Monday, December 22, 2008

Undergraduate Students and Technology - Part 5

Continuing commentary and opinions on content of The ECAR Study of Undergraduate Students and Information Technology, 2008.

I’ve decided to forgo the discussion about students and plagiarism; I’ll save that for another day, and go on with the discussion from the ECAR paper.

“The majority of comments, however, were negative. Four themes emerged – that the lack of face-to-face interaction detracts from learning, that online courses facilitate cheating, that technical problems still exist, and that online courses require students to “teach themselves”, making the course more demanding.

Ok – wow – where do I start with this.

1. Lack of face-to-face interaction detracts from learning
Ok, so I’m not sure I disagree with this, but probably NOT for the same reasons as the students. I do believe that it’s important to be face-to-face during a portion of the class. I hold with high regard whatever is happening, physically, when two or more people are in the same place at the same time.

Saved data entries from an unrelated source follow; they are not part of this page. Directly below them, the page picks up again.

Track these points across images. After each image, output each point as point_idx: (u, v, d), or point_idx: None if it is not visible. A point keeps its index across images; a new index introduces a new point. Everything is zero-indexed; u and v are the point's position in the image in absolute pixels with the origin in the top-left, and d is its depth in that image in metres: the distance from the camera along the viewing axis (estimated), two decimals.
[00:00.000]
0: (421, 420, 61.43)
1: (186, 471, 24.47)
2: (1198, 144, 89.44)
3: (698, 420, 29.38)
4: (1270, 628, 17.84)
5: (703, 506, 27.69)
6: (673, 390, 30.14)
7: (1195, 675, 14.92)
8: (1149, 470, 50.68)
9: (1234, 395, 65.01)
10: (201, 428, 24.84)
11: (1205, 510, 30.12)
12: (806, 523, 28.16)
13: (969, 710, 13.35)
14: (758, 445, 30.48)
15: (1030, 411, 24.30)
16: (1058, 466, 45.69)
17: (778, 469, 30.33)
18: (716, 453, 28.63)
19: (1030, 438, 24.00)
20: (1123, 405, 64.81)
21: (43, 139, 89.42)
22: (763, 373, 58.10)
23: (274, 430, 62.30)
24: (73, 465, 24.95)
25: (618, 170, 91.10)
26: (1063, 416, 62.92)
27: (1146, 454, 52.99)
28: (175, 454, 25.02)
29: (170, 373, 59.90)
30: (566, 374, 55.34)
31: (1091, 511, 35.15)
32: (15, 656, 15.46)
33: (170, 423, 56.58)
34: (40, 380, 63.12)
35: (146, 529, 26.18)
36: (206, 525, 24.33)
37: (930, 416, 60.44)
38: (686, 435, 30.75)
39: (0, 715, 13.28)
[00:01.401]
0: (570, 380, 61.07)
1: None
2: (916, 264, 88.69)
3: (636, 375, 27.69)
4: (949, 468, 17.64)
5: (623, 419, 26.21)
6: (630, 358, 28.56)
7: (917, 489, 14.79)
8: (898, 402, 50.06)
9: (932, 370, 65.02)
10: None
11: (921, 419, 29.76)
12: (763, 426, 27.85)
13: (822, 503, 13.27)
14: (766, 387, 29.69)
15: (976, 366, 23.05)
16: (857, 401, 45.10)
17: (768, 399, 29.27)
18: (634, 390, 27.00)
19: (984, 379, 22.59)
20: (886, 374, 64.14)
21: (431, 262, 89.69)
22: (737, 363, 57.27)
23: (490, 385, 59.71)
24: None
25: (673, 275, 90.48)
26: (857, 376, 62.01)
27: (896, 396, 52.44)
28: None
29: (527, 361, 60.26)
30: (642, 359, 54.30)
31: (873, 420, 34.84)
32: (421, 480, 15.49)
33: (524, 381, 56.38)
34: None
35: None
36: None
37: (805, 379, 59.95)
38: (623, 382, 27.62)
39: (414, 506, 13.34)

Call it vibes, call it aura, call it energy, call it whatever you want. However, this “thing” does not exist when people meet in cyberspace (or don’t meet at all, if the non-face-to-face portion is asynchronous.)
That’s my perspective, and I’d guess a small percentage of student think the same thing. But I’m willing to bet that there is more behind this for most students. We’ve seen that students are social and we’ve also seen that they don’t want their social networking tools to be taken over by the educational process. But it is that very social thing that students get from each other. They make friends, they develop relationships, they distract each other, they cover for each other, they do a lot of things that can’t be done when one is sitting on campus in his/her dorm and the other is at home in her/his bedroom, and one is at Starbucks.

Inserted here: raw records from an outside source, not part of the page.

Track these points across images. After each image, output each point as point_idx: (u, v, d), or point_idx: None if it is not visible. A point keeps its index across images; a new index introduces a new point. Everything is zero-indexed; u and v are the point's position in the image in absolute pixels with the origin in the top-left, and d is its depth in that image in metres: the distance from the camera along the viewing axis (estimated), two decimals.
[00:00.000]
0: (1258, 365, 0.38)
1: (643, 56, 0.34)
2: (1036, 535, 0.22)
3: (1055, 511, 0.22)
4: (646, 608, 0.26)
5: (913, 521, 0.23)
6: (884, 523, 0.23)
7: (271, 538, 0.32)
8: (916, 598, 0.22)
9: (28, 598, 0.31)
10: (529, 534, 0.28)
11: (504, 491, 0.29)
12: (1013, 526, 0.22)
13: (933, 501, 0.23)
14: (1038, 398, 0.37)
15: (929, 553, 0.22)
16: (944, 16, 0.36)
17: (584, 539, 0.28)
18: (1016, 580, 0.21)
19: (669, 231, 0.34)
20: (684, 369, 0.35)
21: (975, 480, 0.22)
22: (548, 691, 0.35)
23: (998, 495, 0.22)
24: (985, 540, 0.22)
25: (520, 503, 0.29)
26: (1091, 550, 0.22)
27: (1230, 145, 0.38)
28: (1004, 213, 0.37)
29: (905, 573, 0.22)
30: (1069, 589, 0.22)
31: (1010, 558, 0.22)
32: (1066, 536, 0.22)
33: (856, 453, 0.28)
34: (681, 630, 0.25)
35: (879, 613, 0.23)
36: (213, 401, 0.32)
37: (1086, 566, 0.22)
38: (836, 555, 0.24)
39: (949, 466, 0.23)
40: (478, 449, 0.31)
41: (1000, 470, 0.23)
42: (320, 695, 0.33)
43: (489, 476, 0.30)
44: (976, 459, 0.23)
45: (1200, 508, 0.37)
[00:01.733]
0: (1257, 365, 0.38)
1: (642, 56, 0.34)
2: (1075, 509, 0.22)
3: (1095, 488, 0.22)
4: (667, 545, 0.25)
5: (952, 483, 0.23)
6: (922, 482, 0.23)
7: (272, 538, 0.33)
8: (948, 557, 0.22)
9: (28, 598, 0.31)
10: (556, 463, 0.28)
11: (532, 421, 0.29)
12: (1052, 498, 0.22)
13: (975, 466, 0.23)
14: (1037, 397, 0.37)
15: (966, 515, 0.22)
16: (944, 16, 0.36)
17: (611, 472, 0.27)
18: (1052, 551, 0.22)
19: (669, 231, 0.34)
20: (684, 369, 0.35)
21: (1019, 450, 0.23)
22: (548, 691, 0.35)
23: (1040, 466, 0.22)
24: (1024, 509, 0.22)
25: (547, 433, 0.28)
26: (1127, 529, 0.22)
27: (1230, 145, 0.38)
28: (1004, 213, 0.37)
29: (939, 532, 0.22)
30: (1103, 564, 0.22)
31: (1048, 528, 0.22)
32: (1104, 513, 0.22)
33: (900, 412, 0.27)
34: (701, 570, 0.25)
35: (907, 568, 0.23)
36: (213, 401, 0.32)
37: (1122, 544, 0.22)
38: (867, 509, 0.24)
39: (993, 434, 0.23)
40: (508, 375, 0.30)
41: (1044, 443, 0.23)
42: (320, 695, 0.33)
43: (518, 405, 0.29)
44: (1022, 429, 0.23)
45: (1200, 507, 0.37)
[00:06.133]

2. That online courses facilitate cheating
Ok – so students are worried about cheating? LOL, no really? Students are worried about cheating? ROFLMAO!!!!! Oh, pull the other one! I’m not going to paint all students with the same brush, only MOST of them. I think the only reasons students are worried about cheating, most of them, is that they are afraid someone is going to get credit for cheating and a) they won’t be able to take advantage of it, b) they think it will make them look worse, of c) all of the above! There is this belief out there that classroom learning is a race, and that only so many people can get “good” grades, and if someone gets an A, and they cheated, then I might not get as good a grade because that other people took my A. I don’t buy the lion’s share of the bell curve of students care about cheating.

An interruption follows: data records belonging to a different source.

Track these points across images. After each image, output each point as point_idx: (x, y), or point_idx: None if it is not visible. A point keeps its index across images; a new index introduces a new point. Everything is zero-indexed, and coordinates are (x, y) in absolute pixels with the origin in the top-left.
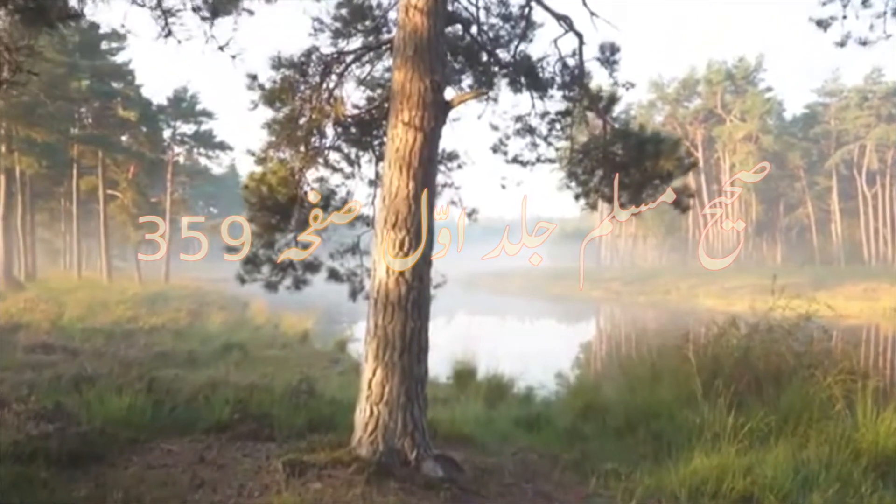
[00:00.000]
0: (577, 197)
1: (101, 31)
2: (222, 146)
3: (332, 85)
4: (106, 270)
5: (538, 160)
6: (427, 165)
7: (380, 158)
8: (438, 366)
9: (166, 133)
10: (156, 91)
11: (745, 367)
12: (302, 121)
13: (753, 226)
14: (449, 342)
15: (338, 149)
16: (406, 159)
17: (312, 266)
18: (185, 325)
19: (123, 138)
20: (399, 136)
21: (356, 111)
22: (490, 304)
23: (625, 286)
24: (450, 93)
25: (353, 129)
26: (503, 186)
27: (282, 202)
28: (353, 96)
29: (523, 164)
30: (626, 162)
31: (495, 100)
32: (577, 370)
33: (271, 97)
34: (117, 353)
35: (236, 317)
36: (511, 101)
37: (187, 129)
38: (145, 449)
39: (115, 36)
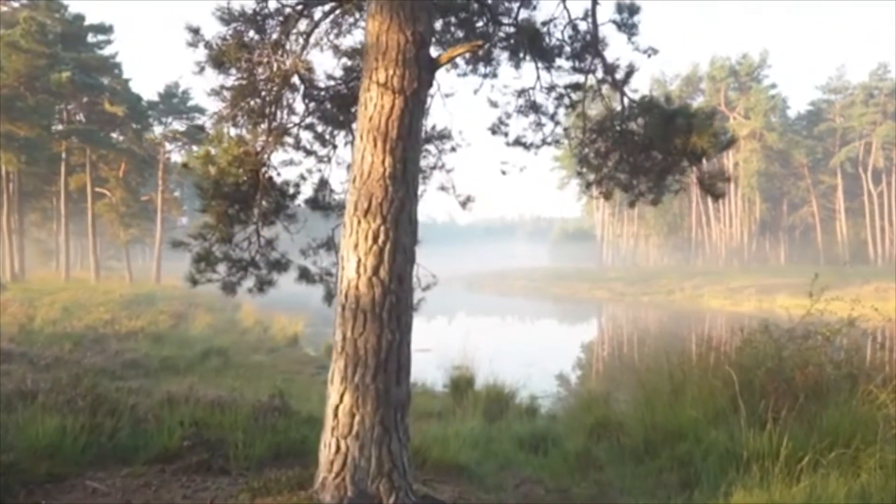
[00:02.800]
0: (588, 185)
1: (88, 22)
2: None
3: (296, 46)
4: (94, 271)
5: (544, 142)
6: (408, 138)
7: None
8: (435, 373)
9: (158, 130)
10: (147, 86)
11: (780, 379)
12: (263, 91)
13: (757, 225)
14: (448, 345)
15: (310, 127)
16: (382, 130)
17: (279, 264)
18: (166, 329)
19: (114, 135)
20: (373, 101)
21: (331, 83)
22: (491, 304)
23: (628, 286)
24: (438, 52)
25: (327, 105)
26: (503, 172)
27: (243, 189)
28: (328, 65)
29: (526, 146)
30: (649, 141)
31: (494, 74)
32: (584, 377)
33: (219, 57)
34: (81, 361)
35: (224, 319)
36: (513, 74)
37: (179, 125)
38: (64, 487)
39: (102, 28)
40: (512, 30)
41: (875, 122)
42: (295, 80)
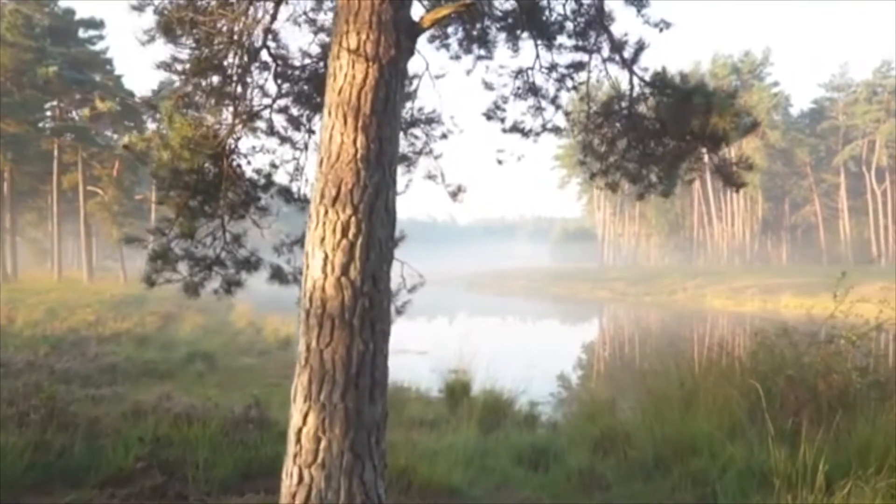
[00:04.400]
0: (592, 176)
1: (78, 17)
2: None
3: (265, 15)
4: (87, 270)
5: (544, 128)
6: (383, 113)
7: None
8: (429, 376)
9: (152, 127)
10: (145, 83)
11: (802, 387)
12: (227, 67)
13: (759, 224)
14: (446, 346)
15: (284, 111)
16: (353, 104)
17: (249, 263)
18: (152, 331)
19: (108, 133)
20: (343, 71)
21: (308, 61)
22: (492, 304)
23: (630, 286)
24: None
25: (303, 86)
26: (500, 161)
27: (207, 178)
28: (303, 41)
29: (525, 133)
30: (661, 125)
31: (489, 55)
32: (587, 381)
33: (169, 24)
34: (54, 367)
35: (217, 321)
36: (510, 55)
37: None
38: None
39: (94, 23)
40: (508, 5)
41: (879, 120)
42: (265, 57)
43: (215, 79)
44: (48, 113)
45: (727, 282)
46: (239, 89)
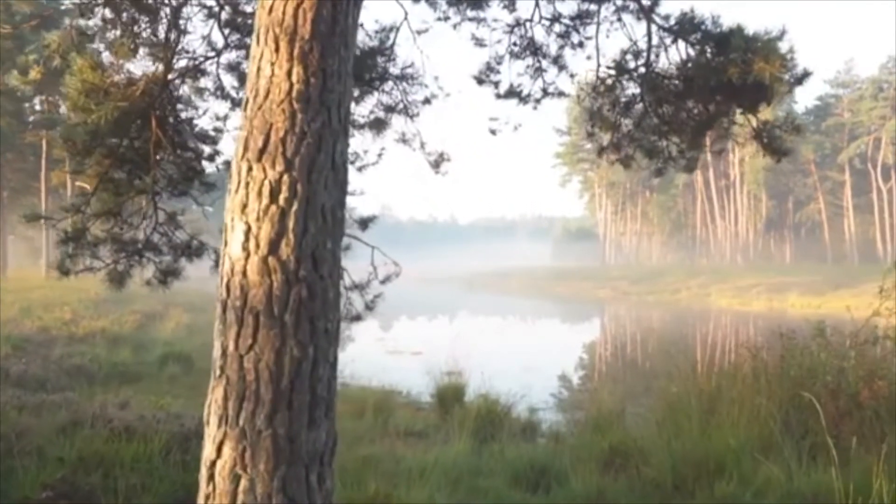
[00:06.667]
0: (601, 150)
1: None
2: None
3: None
4: None
5: (545, 93)
6: (329, 40)
7: None
8: (423, 379)
9: None
10: None
11: (843, 396)
12: (158, 8)
13: (763, 222)
14: (444, 347)
15: (234, 68)
16: (287, 26)
17: (189, 248)
18: (130, 330)
19: None
20: None
21: None
22: (492, 304)
23: (632, 285)
24: None
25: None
26: (493, 132)
27: (135, 144)
28: None
29: (523, 98)
30: (683, 85)
31: (481, 12)
32: (592, 386)
33: None
34: (10, 370)
35: (204, 319)
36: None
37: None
38: None
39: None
40: None
41: (884, 117)
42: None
43: (140, 20)
44: (37, 106)
45: (731, 280)
46: (173, 35)
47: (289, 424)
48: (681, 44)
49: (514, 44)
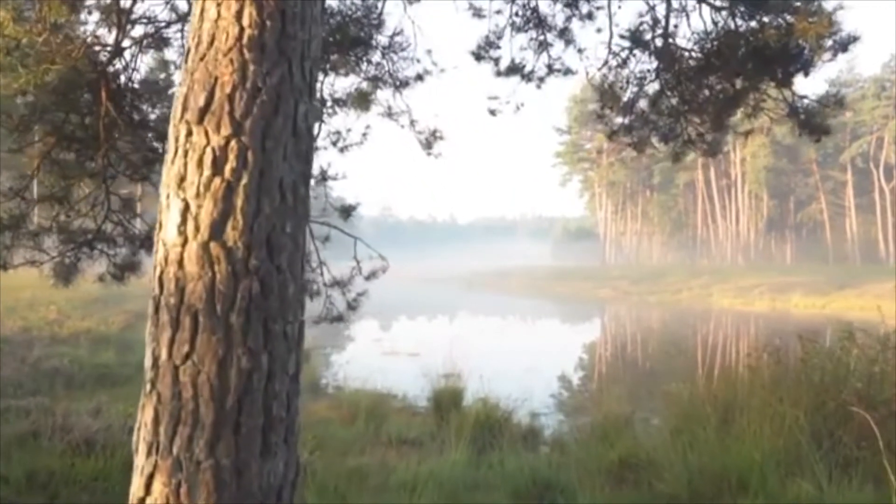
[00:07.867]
0: (612, 134)
1: None
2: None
3: None
4: None
5: (550, 70)
6: None
7: None
8: (417, 381)
9: None
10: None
11: (876, 403)
12: None
13: (764, 222)
14: (443, 347)
15: None
16: None
17: (149, 240)
18: (117, 331)
19: None
20: None
21: None
22: (492, 303)
23: (633, 285)
24: None
25: None
26: (492, 112)
27: (85, 120)
28: None
29: (526, 75)
30: (705, 59)
31: None
32: (595, 388)
33: None
34: None
35: None
36: None
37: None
38: None
39: None
40: None
41: (887, 116)
42: None
43: None
44: None
45: (733, 280)
46: None
47: (235, 453)
48: (705, 9)
49: (516, 14)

3. That technical problems still exist

This one still cracks me up, especially today. They have no problems teaching themselves how to use mobile devices, social networking spaces, and advanced video or computer games, but they think Blackboard is too hard to learn! I’ve actually had students tell me they couldn’t watch the YouTube video I assigned because it wouldn’t work on their computer

4. That online courses require students to “teach themselves” making the course more demanding.
To me, this translates to “Holy crap, look at all this work I have to do which I can’t fake now because I can’t sit in the back of the class an pretend that I read, answered, followed.” The use of technology actually makes the students do the amount of work they would have had to do had they participated in the class as it was designed. This is, of course, based on the idea that the course was designed properly. There is always the case that a technology is NOT being used properly and that, in fact, the class is harder then it would have been if it had been offered in person.
The other part of this is that students want us to give them the answers, because they believe learning is being able to tell us what we want them to tell us when we test them. We (and I mean society here) have these student so accustomed to the pitchers/vessels way of learning that if we are not giving them the answer, well, how are they going to know what to tell us back on the test. You want US to come up with the answer, they ask? Are you kidding, just tell me, so I can get a good grade on the test.